I sound overwhelmingly negative on the experience, and a part of me harbors such concerns, but when I think forward to myself two weeks in the future, I harbor an unshakable belief that this endeavor will have been overwhelmingly positive. As a viewer, I believe that these final two episodes represent the closure of a story that will leave all that took the trip fulfilled and appeased, if only because each step towards the middle has been so faulty, that no network would have entertained the concept without a worthwhile pay-off within its limited frame. I don’t mean to dismiss the narratives within, but each story of a scientist lead astray within the larger tale has left the viewer with little more than a piece of a puzzle; one that we all hope is redeemable towards the finale.
To summarize everything that I’ve put down in this article: I’ve seen what great television can be, and this is not it. However HELIX does represent a science fiction mystery that is the cornerstone of everything I unabashed love, and I eagerly engage, hope against hope, in the idea this story was sold on a great beginning and end, and was hopelessly mismanaged in the interim for the sake of the medium. In this context, HELIX represents both a great disappointment in TV storytelling but shockingly also a redemptive arc in what it could take to bring something beautiful to a mainstream outlet.

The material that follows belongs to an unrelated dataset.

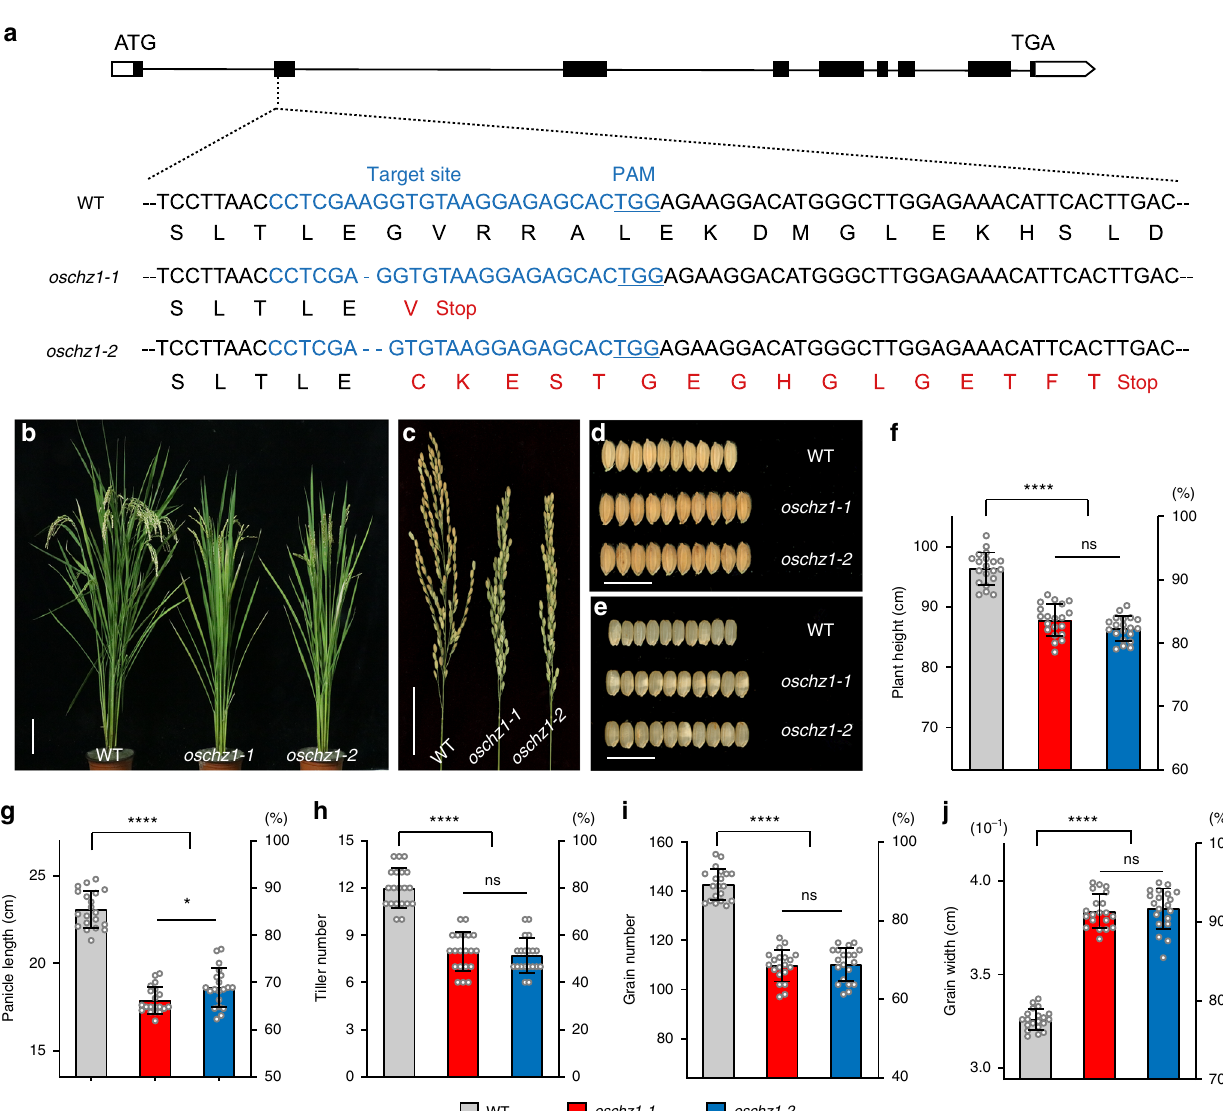
Fig. 4 Characterization of OsChz1 function via CRISPR/Cas9-induced mutagenesis. a Schematic diagram of the OsChz1 gene structure and the mutants generated through CRISPR/Cas9 target. UTRs, exons, and introns are indicated by blank rectangles, black rectangles, and black lines, respectively. The sequence of the targeted site with the underlined protospacer adjacent motif (PAM) and altered amino acid sequence in the oschz1-1 and oschz1-2 mutants are highlighted in blue and red, respectively. b Representative 95-day-old plants of mutants compared to wild-type (WT) grown under long-day (LD) photoperiod conditions. Scale bar, 10 cm. c Comparison of the main panicle morphology between WT and the oschz1 mutants. Scale bar, 5 cm. d Comparison of mature grains between WT and the oschz1 mutants. Scale bar, 1 cm. e Comparison of brown rice grain between WT and the oschz1 mutants. Scale bar, 1 cm. f – j Quantitative analysis of agronomic traits for plant height ( f ), panicle length ( g ), tiller number ( h ), grain numbers ( i ), and grain width ( j ), respectively. Values are shown as means± standard deviation from n = 20 individual plants. Statistic signi fi cances were determined by two- tailed, paired Student ’ s t -test: * p < 0.05; **** p < 0.001; ns (not signi fi cant), p > 0.05. The exact p values are 1.88 × 10 − 12 (WT vs. oschz1-1 ), 6.67 × 10 − 16 (WT vs. oschz1-2 ), 0.0699 ( oschz1-1 vs. oschz1-2 ) for f ; 4.08 × 10 − 20 (WT vs. oschz1-1 ), 1.41 × 10 − 15 (WT vs. oschz1-2 ), 0.0204 ( oschz1-1 vs. oschz1-2 ) for g ; 1.56 × 10 − 12 (WT vs. oschz1-1 ), 8.22 × 10 − 14 (WT vs. oschz1-2 ), 0.5079 ( oschz1-1 vs. oschz1-2 ) for h ; 1.12 × 10 − 18 (WT vs. oschz1-1 ), 5.48 × 10 − 18 (WT vs. oschz1-2 ), 0.8124 ( oschz1-1 vs. oschz1-2 ) for i ; 5.63 × 10 − 25 (WT vs. oschz1-1 ), 3.36 × 10 − 23 (WT vs. oschz1-2 ), 0.6914 ( oschz1-1 vs. oschz1-2 ) for j . Source data underlying f – j are provided as a Source Data fi were drastically reduced in oschz1-1 and oschz1-2 . Similarly, the photoperiod conditions were used in the analysis. As shown in expression of Early heading date 1 ( Ehd1 ), which encodes a B- Fig. 5d, OsChz1 exhibited a diurnal expression pattern in WT, type response regulator acting as an inducer upstream of Hd3a/ with a decrease by dawn and an increase by dusk during the RFT1 39 – 41 , was also reduced in the mutants. In contrast to Ehd1 , circadian rhythm. As expected, transcripts of OsChz1 were barely Hd3a , and RFT1 , the other examined genes showed roughly detected in the oschz1-1 and oschz1-2 mutants. Rice Flowering similar expression levels and patterns in the oschz1-1 and oschz1- Locus T1 ( RFT1 ) and Heading date 3a ( Hd3a ) are known as rice fl origen genes encoding small FT-like proteins to promote fl ow- 2 mutants as compared to WT (Fig. 5d). Based on these results, we conclude that OsChz1 promotes rice fl owering time through ering 37,38 . Interestingly, RFT1 and Hd3a transcription levels the Ehd1-Hd3a/RFT1 pathway. exhibited a strong diurnal rhythm in WT, whereas both of them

So why are we writing about it? I believe the finale of this show carries a much greater weight than any contemporary airing production. More accepted long-forms like The Walking Dead are guaranteed their time to see experiments through, but some easily dismissible show like HELIX represents a bigger leap for risk-taking; for unknown talent shooting in the dark; for the possibility of more horror that considers science seriously, or at the very least a world where SyFy sinks comparable coin into honest envelope pushers as it dedicates to the Sharknados its finances rely upon.
While there isn’t an episode I could grade above a “B+”, this is a series which has consistently provided narrative turns I couldn’t call out two steps ahead, even when the machinations that enable such twists are at the hands of characters who vary from super-genius to aspergers depending on how much narrative they want to leak. It’s story medication on a schedule, and the filler does poorly at being filler, but the end points spell out an adventure worth taking.
HELIX is the best better-than-middling show, that lives in the promise/threat of what its final two episodes could become. The beauty of recommending it is recognizing the flourishes is promise in each episode that betray an abridged season that would have set the world on fire. Instead we’re offered the version the medium was best positioned to offer, and on behalf of all worthwhile science fiction for the next three years to come, I hope HELIX closes itself.